**RECORDS PROVIDED:**
'''

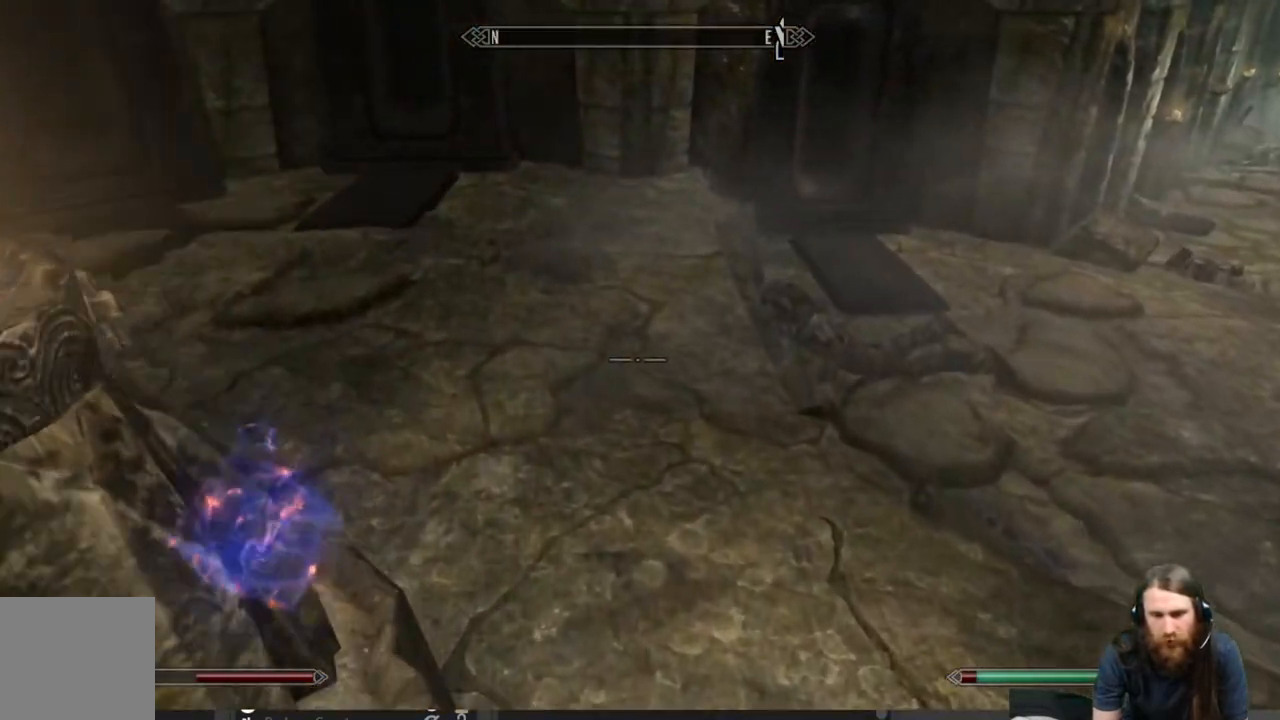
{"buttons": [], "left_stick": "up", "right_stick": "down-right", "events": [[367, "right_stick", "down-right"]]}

'''
'''

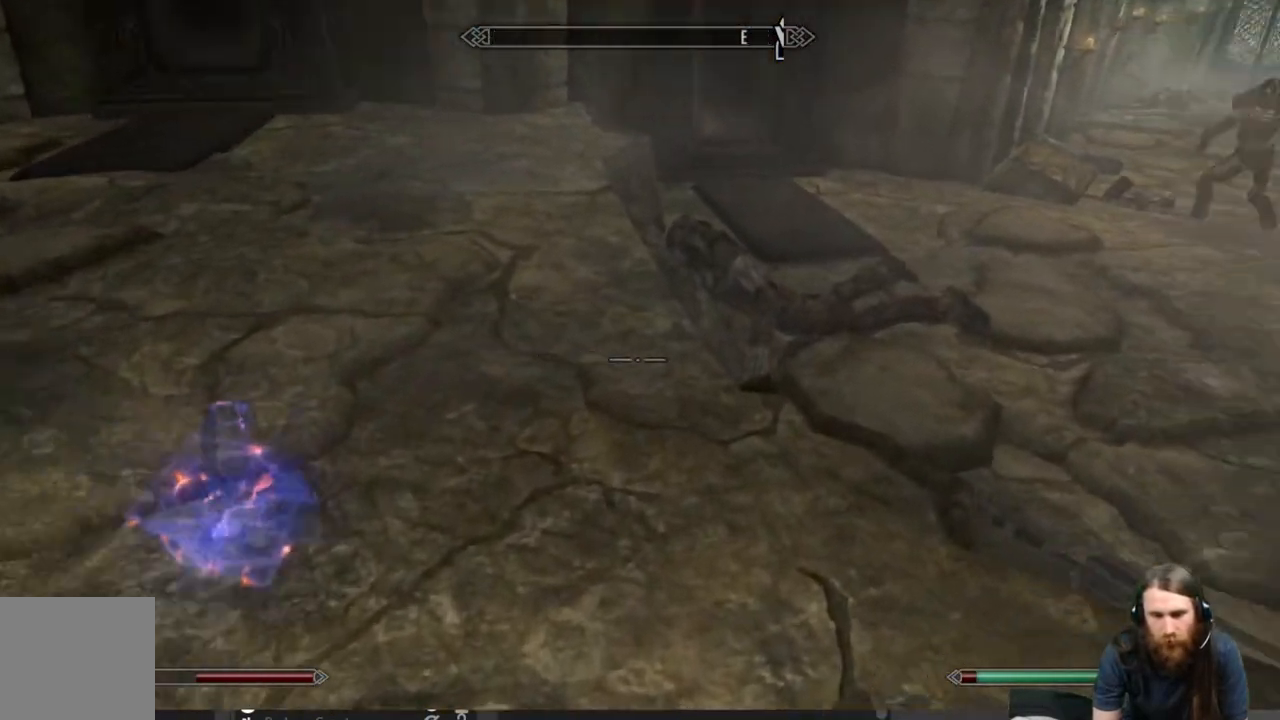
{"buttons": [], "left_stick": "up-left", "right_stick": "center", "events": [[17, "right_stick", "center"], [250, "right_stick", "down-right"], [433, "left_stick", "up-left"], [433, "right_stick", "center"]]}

'''
'''

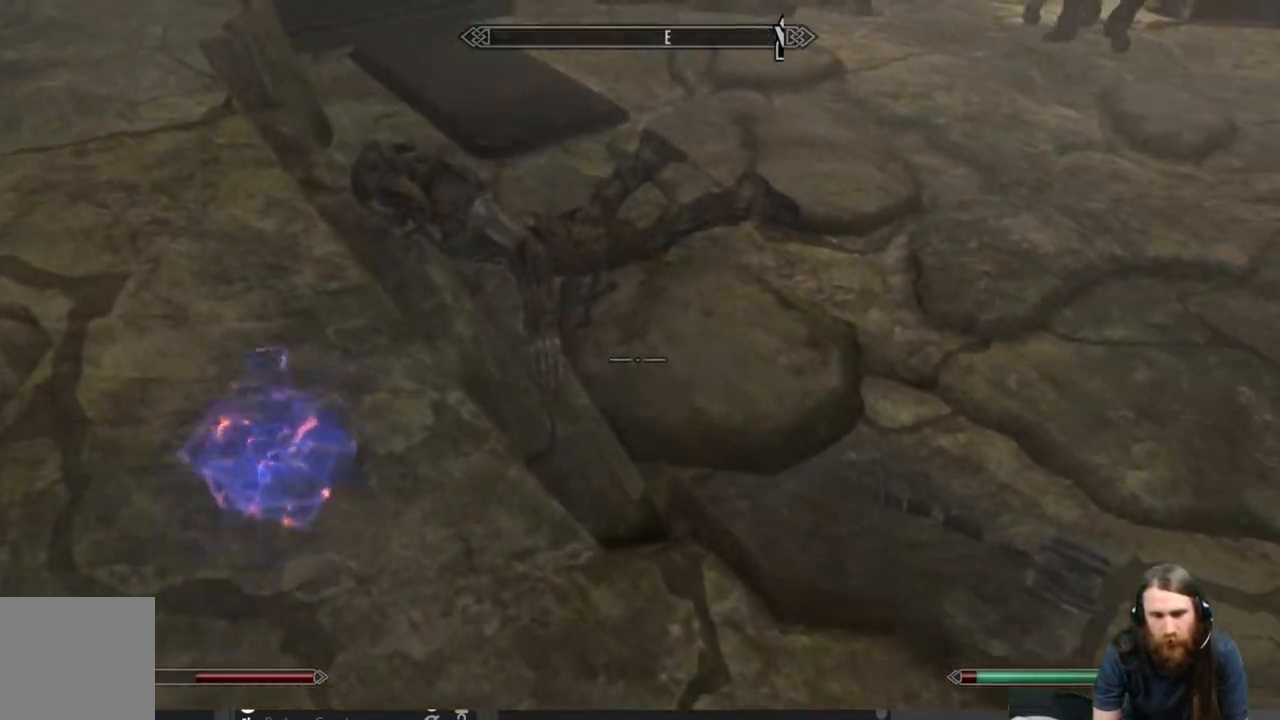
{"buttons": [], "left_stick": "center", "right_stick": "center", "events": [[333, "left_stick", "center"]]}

'''

**WHAT THE EXERCISE ASKS:** Some lines contain the word "down". Pull each one out of the listing.

**FINISHED TASK:**
{"buttons": [], "left_stick": "up", "right_stick": "down-right", "events": [[367, "right_stick", "down-right"]]}
{"buttons": [], "left_stick": "up-left", "right_stick": "center", "events": [[17, "right_stick", "center"], [250, "right_stick", "down-right"], [433, "left_stick", "up-left"], [433, "right_stick", "center"]]}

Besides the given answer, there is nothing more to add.